▸ THINGS TO DO
#1 In the Christian Education roundtable, swap "vehicle" for "means" and write out the passage that begins at the words "Do we repair" and stops after "them in faith.".
#2 According to the Christian Education roundtable, how many words long was the vision statement that John's church developed?
#3 Carry the Christian Education roundtable further, picking up after its last sentence.

▸ TEXT
Pastors’ Roundtable on Christian Education

Dave Wiebe, et al.

Dave Wiebe, John Unger, Grayson Piepgrass, Nadine Friesen, Michael Dick, Harold Schroeder

Six church workers met together at the Denver Study conference (1992) to talk about Christian Education. Grayson Piepgrass is associate pastor at the Dinuba (California) Mennonite Brethren (M.B.) church responsible for Christian Education. Harold Schroeder is pastor of Good News Fellowship M.B. church in Ferndale, WA. Nadine Friesen is associate pastor at Hillsboro (Kansas) M.B. church as minister of Christian Education. Michael Dick is associate pastor at South Langley (BC) M.B. church in charge of Christian Education. John Unger is pastor of Richmond Park M.B. church, Brandon, Manitoba. Dave Wiebe, chairing the meeting, is Executive Director of Christian Education for the Canadian M.B. Conference.

Do we repair the program or trade it in?

How does Christian Education fit into the vision and goals of your church?

Michael: It is integral to all that we do. We use it as a key vehicle to reach out into the community, to contact families. We use the various ministry programs to serve the needs of people and to educate them in faith.

Nadine: We have stated our purpose as glorifying God through growing in Christ and in His word, finding fellowship, and revealing Christ to the world. I see us emphasizing different ways in which Christian Education may work at that. It certainly isn’t a separate arm from anything else that happens. It’s very hard to find anything that isn’t Christian Education in the church.

John: Earlier this winter we met for a Friday night {20} and Saturday to hammer out our vision. We developed a fifteen-word statement: “We want to change lives by building relationships with God, each other and the world.” Barna says relationship is the one product that the church has to offer. The church should build relationships better than anyone else. Anything else, other people can do better. We in our church said: We want those to be discipling relationships, caring relationships, and witnessing relationships. So now we’re asking two questions of most everything we do: Does the activity build relationships, and are those relationships life-changing? If it does, and if they are, do more of it. If it doesn’t or if they aren’t, then let’s fix it or else let’s replace it. We’re asking those questions of Christian Education, and Christian Education is asking the questions of its programs.

Grayson: We developed our vision and then went to each one of our boards and committees and said, “Now how can we incorporate this from an adult perspective, from a children’s perspective, and a youth perspective?”

Dave: That’s my goal for our Canadian churches. I want them to say, “This is our church’s vision and this is how our Christian Education committee and its programs will contribute to the success of that vision for our church.”

Nadine: Doesn’t that depend upon the definition that people in the church have of Christian Education? If they view it just as Sunday School, then it becomes a little segment off in the corner. But if it is viewed more broadly, then it carries a lot more influence.

▸ STUDY MATERIAL
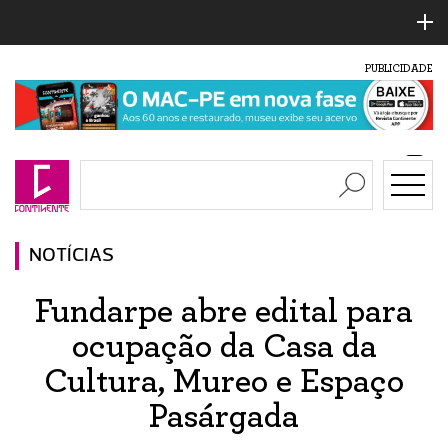
PUBLICIDADE
NOTÍCIAS
Fundarpe abre edital para
ocupação da Casa da
Cultura, Mureo e Espaço
Pasárgada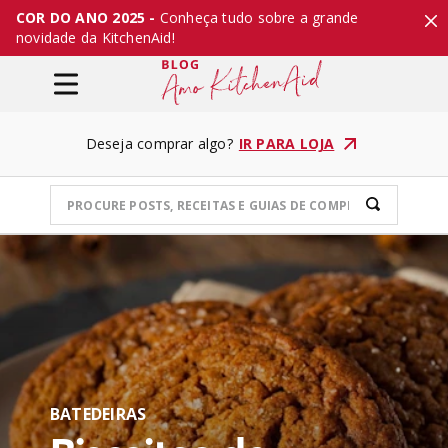
COR DO ANO 2025 -
Conheça tudo sobre a grande
novidade da KitchenAid!
Deseja comprar algo?
IR PARA LOJA
BATEDEIRAS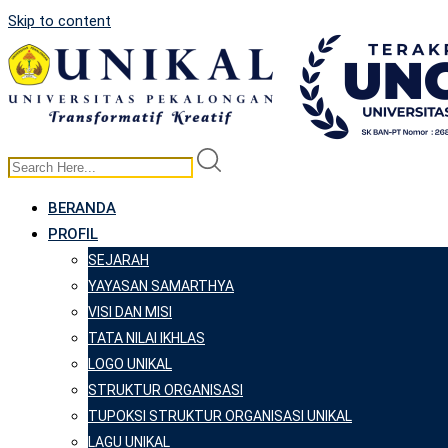
Skip to content
BERANDA
PROFIL
SEJARAH
YAYASAN SAMARTHYA
VISI DAN MISI
TATA NILAI IKHLAS
LOGO UNIKAL
STRUKTUR ORGANISASI
TUPOKSI STRUKTUR ORGANISASI UNIKAL
LAGU UNIKAL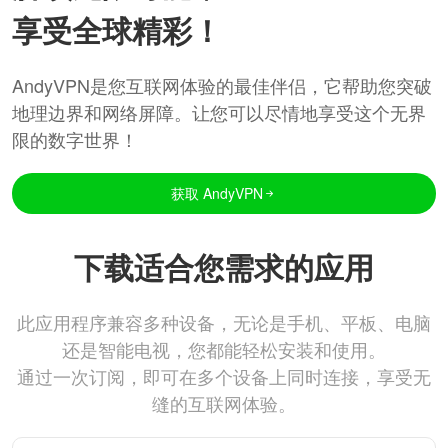
享受全球精彩！
AndyVPN是您互联网体验的最佳伴侣，它帮助您突破
地理边界和网络屏障。让您可以尽情地享受这个无界
限的数字世界！
获取 AndyVPN
下载适合您需求的应用
此应用程序兼容多种设备，无论是手机、平板、电脑
还是智能电视，您都能轻松安装和使用。
通过一次订阅，即可在多个设备上同时连接，享受无
缝的互联网体验。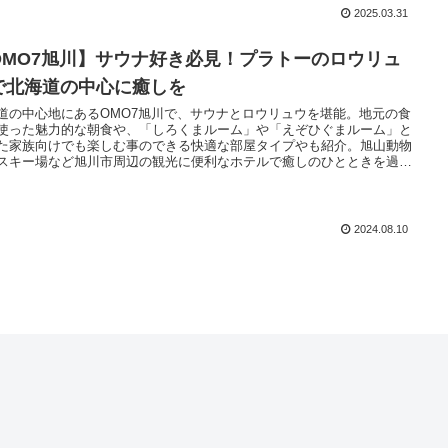
2025.03.31
OMO7旭川】サウナ好き必見！プラトーのロウリュ
で北海道の中心に癒しを
道の中心地にあるOMO7旭川で、サウナとロウリュウを堪能。地元の食
使った魅力的な朝食や、「しろくまルーム」や「えぞひぐまルーム」と
た家族向けでも楽しむ事のできる快適な部屋タイプやも紹介。旭山動物
スキー場など旭川市周辺の観光に便利なホテルで癒しのひとときを過ご
しょう。
2024.08.10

▸ SET OF ANSWERS
#1
Do we repair the program or trade it in?

How does Christian Education fit into the vision and goals of your church?

Michael: It is integral to all that we do. We use it as a key means to reach out into the community, to contact families. We use the various ministry programs to serve the needs of people and to educate them in faith.

#2 Fifteen words.

#3
Is Christian Education just nurture or more than that?

Harold: I think Christian Education might be a little broader than nurture. I think it would include evangelism.

John: Nurture brings to mind the caring, the unfolding, the holding, the feeding kinds of activities you do particularly for young Christians or for children. For me, Christian Education is a little broader in that it has a bite, there are also some teeth to it—the tough parts of discipleship that mature believers need. Our adults in Sunday School want something with a little bit more content. In our setting we have taught a couple of courses now, certainly not on a seminary level, but on a college level at least. Also, what about equipping with skills for ministry? I think that would certainly be part of Christian Education, helping people discern their gifts and becoming competent in using those gifts. Whether that’s nurture or not might depend on the definition.

Grayson: I don’t think I like the term Christian Education, because “education” makes us think “classroom.” Christian Education extends far beyond that as we work with parents and with children. That involves not {21} only content, but also a lot of context.

Harold: Christian Education often carries the implication of curriculum you’ve got some books you’re going through.

Nadine: . . . And children. Because they’ll say, we have someone to work in Christian Education, but we don’t have anyone working with adults, which just about turns me inside out! Personally, I try to connect nurture and nourishment. I need nourishment until the day I die.

Michael: I would view nurture as including the discipleship kind of things you do with the mature believers as well as the immature, with the new Christian as well as the old. When you teach people to use their gifts more effectively, it’s still nurture in my understanding.

John: Well, what does it take to develop into mature Christians? I think that’s the bottom line. When we looked at our vision statement, we said that most change and shaping of “who I am” happens within relationships. The program and curriculum may well be part of that relationship, but it’s broader than the curriculum and the classroom down the stairs behind the furnace room.

Dave: That’s right. In the educational sense, the class meeting behind the furnace has got so much against it. Yet because we’re talking about Christian Education as having more dimensions to it than just the facility and the curriculum, you’ve got a lot of potential for the class behind the furnace.

So what are the key issues we face in Christian Education today?

John: One of the things we’ve just talked about: When you say Christian Education, people think programs. But programs are only a vehicle. If you take a trip, you’ve got a goal and a path you will take—that’s our church vision. And Christian Education contributes to the strategy that makes the vision work. The programs are like your car that gets you to your destination. You do maintenance and you trade it in every so often. Programs need regular maintenance, and sometimes you trade them in. But yet if we think of Christian Education as only the vehicle [programs], we won’t have direction.

Nadine: We need to ask, “Why are we doing what we’re doing?” We have to fit our programs to our purpose and direction, because some programs have been a part of our tradition for so long. We assume they will go on unchanged. We also need to recognize the need to be trained or educated as a Christian. Equipping and discipline are as important as relationships.

Michael: I think one of the biggest issues we face is time. The drying up of time and the pool of volunteers forces us to evaluate the core needs. What is going to be most effective to nurture and to ensure that the next {22} generation has faith? In other words, let’s not assume that Pioneer Girls and Sunday School and these other programs are going to continue forever.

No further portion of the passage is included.